In a note to clients, economists at Citigroup said Hunt wasn’t really meeting his fiscal rules at all, and that he was actually “fiscally offside” by £50 billion to £60 billion. That’s because of a combination of what it sees as an overly optimistic productivity forecast from the OBR, and a set of undeliverable real terms cuts penciled into spending.

Hunt also acknowledged that some departments with unprotected budgets would face spending cuts after the election, though he didn’t specify which, given his plans only account for an 1% increase in public spending.

Cuts that severe are a “fiscal fiction,” said Torsten Bell, chief executive officer of the Resolution Foundation.

The political fallout from that dire picture will inevitably become the ground on which the general election is fought. Trailing Labour by about 20 points in national polls, Hunt is trying to shift the narrative toward tax cuts and making trouble for the opposition over its spending plans.

It wasn’t just Tory MPs who expressed disappointment.

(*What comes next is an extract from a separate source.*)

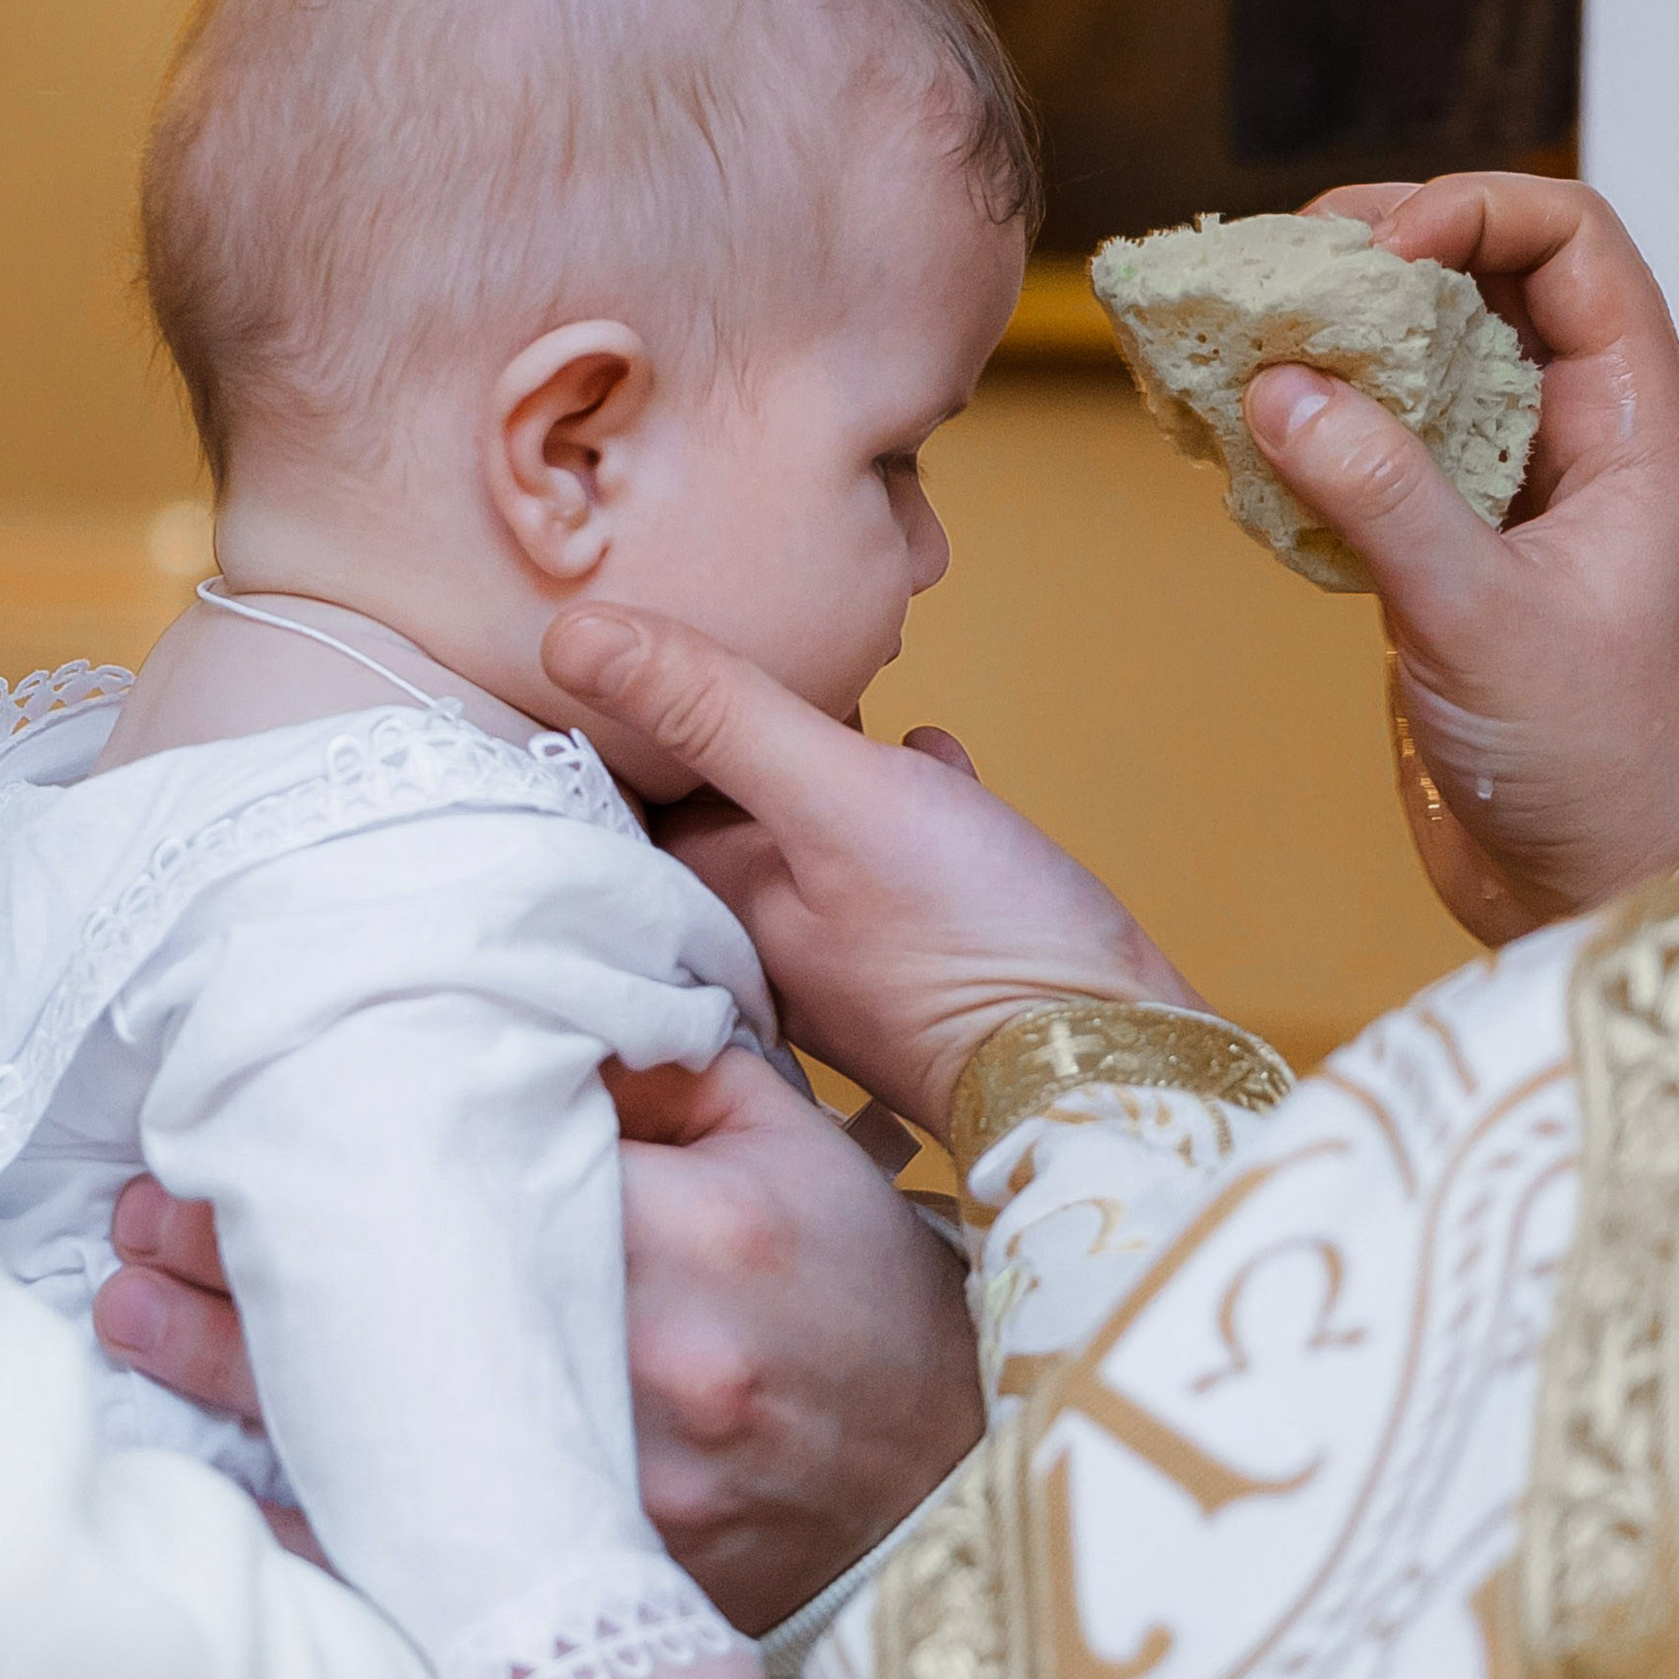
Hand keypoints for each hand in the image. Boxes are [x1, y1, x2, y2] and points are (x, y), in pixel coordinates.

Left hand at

Bosses of London-listed companies told Bloomberg the budget represented a missed opportunity.

For Labour, the goal is to ensure voters don’t now shift tack and decide to give five more years to try to fix the problems that have developed on their watch. But they may not have expected Hunt to open up an attack line that is typically the Tories’ go-to line against Labour.

On Thursday, he appeared to walk back the ambition on national insurance. He told Sky News the move to cut employees’ contributions would encourage more people into work, and reduce unfairness for workers who already pay income tax. But he tried to cool expectations on how quickly it would be abolished.

“We’re not saying this is going to happen anytime soon,” Hunt told Sky News on Thursday. He said ending the “double tax” on workers may be “merging” national insurance and income tax, rather than getting rid of it entirely.

Speaking later on Times Radio, Reeves said Hunt was “floating ideas of £46 billion of tax cuts without even saying where the money’s going to come from.”